Jason Zhao
Jason Zhao

Reputation: 1288

AFNetworking monitor all download processes

I am trying to download files from remote, and I now can monitor every single files download success status

[operation setCompletionBlockWithSuccess:^(AFHTTPRequestOperation *operation, id responseObject) {

But any way to monitor the whole process of downloading? How should I know all downloads are finished?

And I tried start download request with

[afhttpClient enqueueBatchOfHTTPRequestOperations:operationArray 
                                              progressBlock:progressBlock 
                                            completionBlock:completionBlock];

seems not work, so what the difference between above code and start download request with [operation start] in a loop?

@mattt (if you can see this)

Upvotes: 0

Views: 996

Answers (3)

Tad Bumcrot
Tad Bumcrot

Reputation: 351

If what you want is a constant progress update for each operation with bytes downloaded and total expected then I can highly recommend Peter Steinberger's AFDownloadRequestOperation.

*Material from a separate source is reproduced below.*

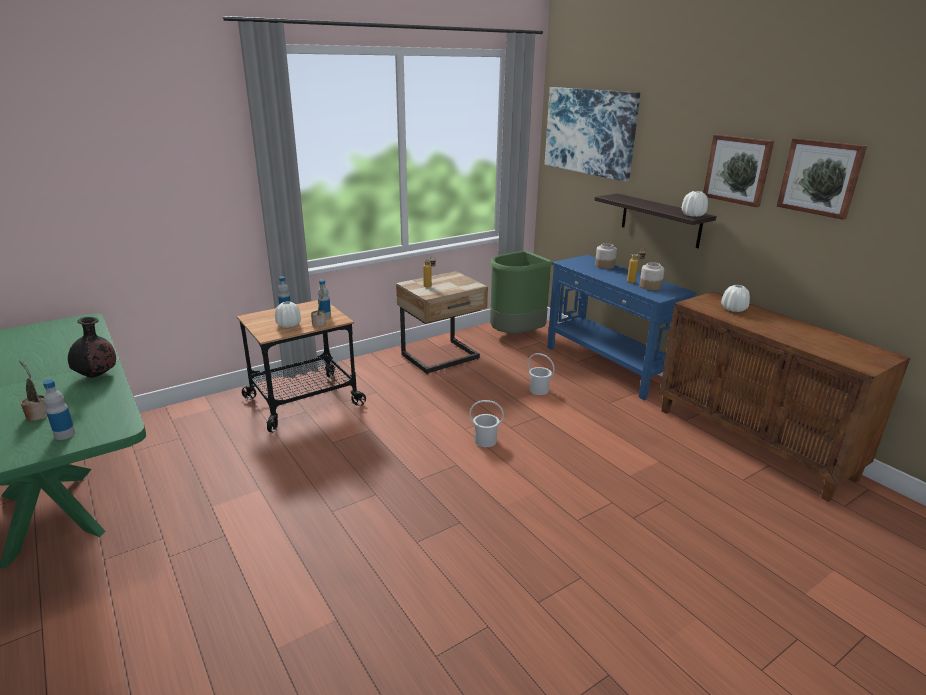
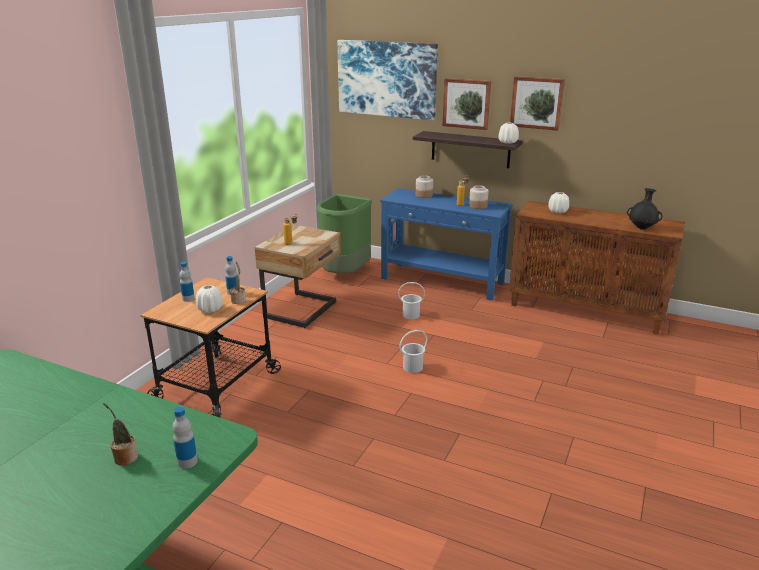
camera: 30 degrees left, 0 degrees up
black vase [68,317,116,378] -> black vase moved to [627,188,663,230]
picture [777,138,867,220] -> picture moved to [442,78,491,130]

This class derives from AFHTTPRequestOperation and adds a progressiveDownloadProgressBlock per-operation rather than just a per-operation-completion progress at the operation queue level, which is what I think you're looking for. Another great bonus is that it makes resumable/partial downloads much more accessible than in the core AFNetworking implementation.

it's this easy to use (example from the GitHub project's README.md):

[pdfRequest setProgressiveDownloadProgressBlock:^(NSInteger bytesRead,
            long long totalBytesRead, long long totalBytesExpected,
            long long totalBytesReadForFile, long long totalBytesExpectedToReadForFile)
{
    self.downloadProgress = totalBytesReadForFile/(float)totalBytesExpectedToReadForFile;
}];

I use this in a few enterprise iOS projects to download multi-gigabyte files and I can tell you that it works great with the 1.0.1 release of AFNetworking.

Hope that helps…

Upvotes: 0

Forrest
Forrest

Reputation: 128003

You can create NSOperationQueue and put all AFHTTPRequestOperation into it. To observe the "operations" by using KVO. When the count go to zero, that is the time to say all operations completed.

Upvotes: 0

Eugene
Eugene

Reputation: 10045

You most probably have an NSArray of URL objects that you use to download images. What you need to do is to create an integer value equal to the count of your URL objects. Each time you successfully download an image or absolutely fail to download it (for instance after few timeouts or upon receiving 404 HTTP status code) you need to decrement that integer (note that it should be an atomic property, since blocks are being executed on different threads). Once the count reaches zero - all requests are finished. You can also use that integer to update a progress bar or simply notify user that "#/15 images are downloaded". Let me know if you need any other clarifications.

And unfortunately I have not worked with AFHTTPClient, so I can't tell you the difference between the two operations precisely, but contextually, first one executes all the requests almost at the same time asynchronously and the latter one uses consecutive approach, where second request will only be launched upon completion of the first one.